In November 2007, right-wing daily Magyar Nemzet reported, Boldvai began to build a 1050 square meters luxury villa in Salgótarján, which was completed by April 2009. Based on Boldvai's asset declarations over the years, the politician had no income outside his MP salary. Magyar Hírlap reported his wife used a BMW jeep and their elder son studied in Switzerland in the same time. Boldvai said before the Immunity Committee, he built the villa through savings, real estate sales and loans.
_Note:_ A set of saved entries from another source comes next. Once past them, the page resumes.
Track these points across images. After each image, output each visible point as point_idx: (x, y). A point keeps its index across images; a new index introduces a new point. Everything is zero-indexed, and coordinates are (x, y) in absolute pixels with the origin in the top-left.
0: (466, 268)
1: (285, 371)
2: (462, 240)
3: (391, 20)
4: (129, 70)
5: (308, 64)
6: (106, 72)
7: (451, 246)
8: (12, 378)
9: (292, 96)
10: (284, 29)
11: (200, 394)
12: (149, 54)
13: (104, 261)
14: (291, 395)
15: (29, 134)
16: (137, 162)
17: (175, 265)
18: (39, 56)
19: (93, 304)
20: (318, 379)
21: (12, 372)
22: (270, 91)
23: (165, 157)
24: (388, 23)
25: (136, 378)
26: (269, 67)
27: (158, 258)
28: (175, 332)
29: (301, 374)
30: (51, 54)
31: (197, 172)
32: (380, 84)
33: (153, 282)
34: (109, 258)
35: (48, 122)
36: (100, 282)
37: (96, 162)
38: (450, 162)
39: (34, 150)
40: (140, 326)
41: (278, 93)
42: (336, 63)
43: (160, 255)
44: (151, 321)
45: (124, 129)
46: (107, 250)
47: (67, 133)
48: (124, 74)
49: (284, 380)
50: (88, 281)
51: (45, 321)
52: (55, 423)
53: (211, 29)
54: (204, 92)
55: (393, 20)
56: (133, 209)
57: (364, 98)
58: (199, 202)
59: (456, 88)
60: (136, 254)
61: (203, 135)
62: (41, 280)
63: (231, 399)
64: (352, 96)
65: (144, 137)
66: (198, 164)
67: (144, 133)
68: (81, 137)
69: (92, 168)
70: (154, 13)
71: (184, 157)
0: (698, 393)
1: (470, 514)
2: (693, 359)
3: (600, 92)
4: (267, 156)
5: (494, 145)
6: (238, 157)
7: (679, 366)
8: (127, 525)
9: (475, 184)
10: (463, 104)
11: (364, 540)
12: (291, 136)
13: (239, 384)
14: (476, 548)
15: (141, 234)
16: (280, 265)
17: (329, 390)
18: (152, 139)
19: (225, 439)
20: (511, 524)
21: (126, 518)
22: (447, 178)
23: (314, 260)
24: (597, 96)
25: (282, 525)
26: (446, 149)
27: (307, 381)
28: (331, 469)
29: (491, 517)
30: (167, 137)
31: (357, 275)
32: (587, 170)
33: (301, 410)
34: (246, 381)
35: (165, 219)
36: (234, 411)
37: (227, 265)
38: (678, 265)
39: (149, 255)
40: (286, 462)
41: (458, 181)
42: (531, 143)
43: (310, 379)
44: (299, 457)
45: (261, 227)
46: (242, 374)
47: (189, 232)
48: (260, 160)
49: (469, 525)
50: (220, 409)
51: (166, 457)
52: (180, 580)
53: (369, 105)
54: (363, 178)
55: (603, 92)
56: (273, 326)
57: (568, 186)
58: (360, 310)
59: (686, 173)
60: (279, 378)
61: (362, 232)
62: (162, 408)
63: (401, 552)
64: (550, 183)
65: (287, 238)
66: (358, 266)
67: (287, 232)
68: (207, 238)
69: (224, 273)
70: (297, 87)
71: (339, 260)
His wife, Csilla Konti was named in 2016 Panama Papers scandal; accordingly she owned an offshore company incorporated in Samoa with a bank account in Switzerland, which was opened in November 2012, and 80 million HUF was transferred there still that day. Investigative portal Direkt36 asked Boldvai his wife's offshore interests; initially he denied having any knowledge of her dealings. On 5 April 2016, Boldvai admitted to party chairman József Tóbiás, that the information about the offshore company was true and suspended his Socialist Party membership with immediate effect. However, Boldvai renewed his party membership in December 2016, without taking any party posts.